LINCOLN, Nebraska -- In its simplest form, Governor Dave Heineman has proposed two bills to eliminate state income taxes and make up the lost revenue by eliminating $2.4 billion in sales tax exemptions. Proponents told the Legislature's Revenue Committee that such a bold move would result in job growth. Opponents say there is no evidence, not even anecdotal evidence, that such a move results in job growth.

The idea comes from Americans for Prosperity and several of Heineman's Republican colleagues who are governors of other states with similar proposals. The major thrust comes from the privately funded Tax Foundation, a self-proclaimed conservative think tank. That group's fiscal analyst Joseph Henchman says studies show that taxing consumption or sales, instead of income, leads to more economic growth.

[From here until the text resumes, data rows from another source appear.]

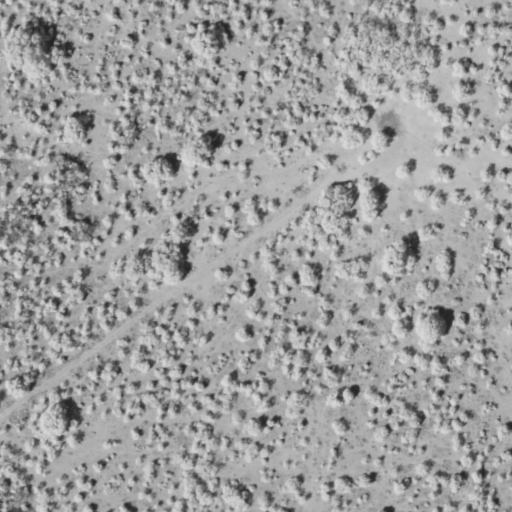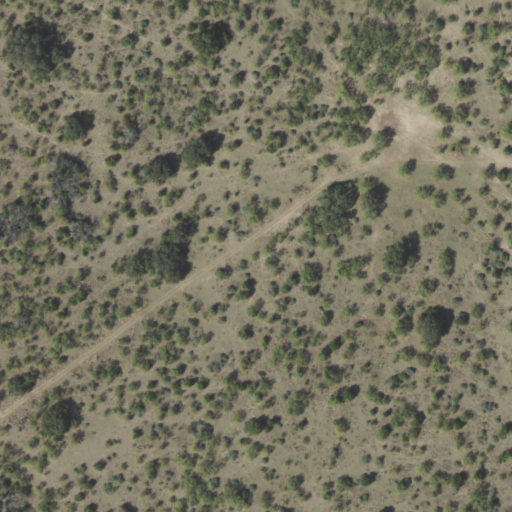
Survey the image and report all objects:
road: (338, 214)
road: (89, 351)
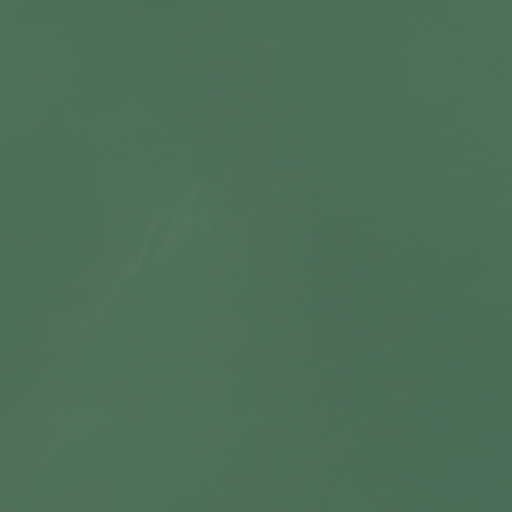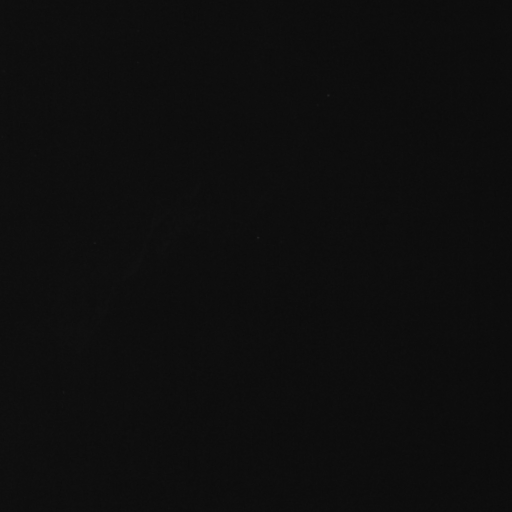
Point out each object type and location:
river: (167, 397)
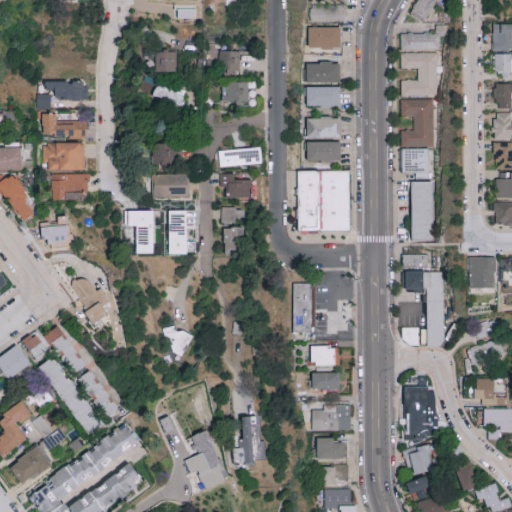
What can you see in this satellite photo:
building: (233, 1)
building: (232, 2)
building: (423, 7)
building: (423, 9)
building: (327, 13)
building: (327, 13)
building: (502, 35)
building: (324, 36)
building: (324, 37)
building: (501, 37)
building: (420, 40)
building: (419, 41)
building: (165, 60)
building: (229, 60)
building: (164, 61)
building: (228, 62)
building: (503, 64)
building: (502, 65)
building: (322, 71)
building: (322, 73)
building: (420, 73)
building: (419, 74)
building: (66, 89)
building: (68, 89)
building: (234, 91)
road: (99, 92)
building: (166, 92)
building: (169, 93)
building: (234, 93)
building: (503, 94)
building: (323, 95)
building: (502, 95)
building: (322, 97)
building: (43, 100)
building: (6, 117)
building: (418, 122)
road: (472, 122)
building: (417, 124)
building: (502, 124)
building: (62, 126)
road: (279, 126)
building: (323, 126)
building: (501, 126)
building: (60, 127)
building: (322, 127)
building: (323, 150)
building: (323, 152)
building: (162, 154)
building: (163, 154)
building: (503, 154)
building: (64, 155)
building: (502, 155)
building: (63, 156)
building: (239, 156)
building: (10, 157)
building: (238, 157)
building: (10, 159)
building: (418, 162)
building: (419, 162)
road: (204, 170)
building: (170, 184)
building: (504, 184)
building: (69, 185)
building: (503, 185)
building: (169, 186)
building: (235, 186)
building: (68, 187)
building: (235, 187)
building: (15, 196)
building: (16, 197)
building: (323, 199)
building: (326, 205)
building: (422, 210)
building: (421, 211)
building: (503, 212)
building: (233, 214)
building: (502, 214)
building: (138, 215)
building: (232, 215)
building: (177, 231)
building: (143, 238)
building: (232, 238)
building: (232, 240)
building: (46, 243)
road: (493, 244)
road: (329, 254)
road: (378, 255)
building: (415, 260)
road: (27, 265)
building: (418, 265)
building: (505, 267)
road: (333, 272)
building: (505, 272)
building: (481, 273)
building: (481, 275)
building: (1, 281)
building: (2, 281)
building: (88, 297)
building: (90, 297)
building: (430, 301)
building: (429, 304)
building: (302, 306)
building: (306, 309)
road: (333, 311)
road: (24, 312)
building: (346, 320)
building: (237, 328)
building: (484, 328)
building: (487, 329)
building: (410, 334)
building: (177, 339)
building: (411, 339)
building: (177, 340)
road: (224, 342)
building: (33, 345)
building: (62, 345)
building: (35, 346)
road: (81, 349)
building: (65, 350)
building: (486, 351)
building: (485, 352)
building: (322, 354)
building: (324, 356)
building: (13, 361)
building: (13, 362)
building: (0, 373)
building: (325, 379)
building: (324, 381)
building: (67, 390)
building: (484, 390)
building: (487, 391)
building: (97, 394)
building: (70, 396)
road: (447, 406)
building: (419, 411)
building: (419, 413)
building: (332, 416)
building: (331, 418)
building: (497, 420)
building: (497, 420)
building: (12, 425)
building: (41, 425)
building: (12, 428)
building: (53, 440)
building: (248, 442)
building: (249, 442)
building: (329, 446)
building: (330, 449)
building: (419, 457)
building: (205, 459)
building: (418, 460)
building: (30, 461)
building: (204, 461)
building: (29, 464)
building: (333, 472)
building: (465, 473)
building: (334, 474)
building: (89, 476)
building: (93, 477)
building: (466, 478)
building: (418, 484)
building: (417, 486)
road: (171, 490)
building: (492, 497)
building: (491, 498)
building: (339, 499)
building: (339, 499)
building: (430, 504)
building: (428, 505)
road: (1, 510)
building: (508, 510)
building: (511, 511)
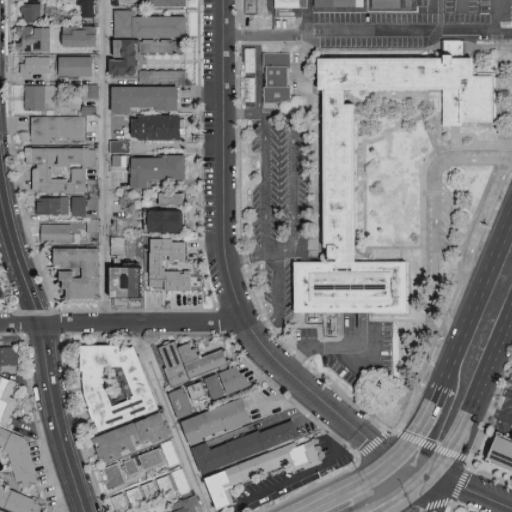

Conversely, the Nebraska-grown think tank, Open Sky, says there is no evidence that such a plan works. They note that those involved with agriculture, manufacturing, hospitals and university students would wind up falling victim to the removal of exemptions that would tax them more heavily.

After more than nine hours of testimony, and 50 opponents to the plan, the Governor has declared himself open to all tax reform options...as long as tax reform can happen this session and doesn't involve a scheme to raise money just to spend on favorite programs.

Some question the urgency from the term-limited governor who only has two years left in office. Others applaud him for at least getting the discussion started. Revenue Committee Chairman Sen. Galen Hadley of Kearney said his committee has two major Heineman options (LBs 405 and 406) to consider and must decide whether it (tax reform) can be done this year.

Major Nebraska corporations have said they would reassess expansion plans in Nebraska if the Heineman bills pass. Three major chambers of commerce (Lincoln, Omaha and the Nebraska State Chamber) said they don't support the bills because of the negative impact on industry by the elimination of sales tax exemptions on machinery and the manufacturing process. The same goes for production agriculture, which could lose sales tax exemptions on equipment, water and the energy to apply that water to crops. Hospital and dormitory room costs would also lose sales tax exemptions.

Saying he couldn't testify at the hearings, veteran Omaha lawmaker Ernie Chambers cautioned his colleagues that he wasn't out of the loop on the topic. He said if the bill makes it to the floor for debate by the full Legislature, he would tie up the rest of the session rather than see it advance. If anything has been made clear by his 38 years in the Legislature, it is the knowledge that he does have the ability to do just that.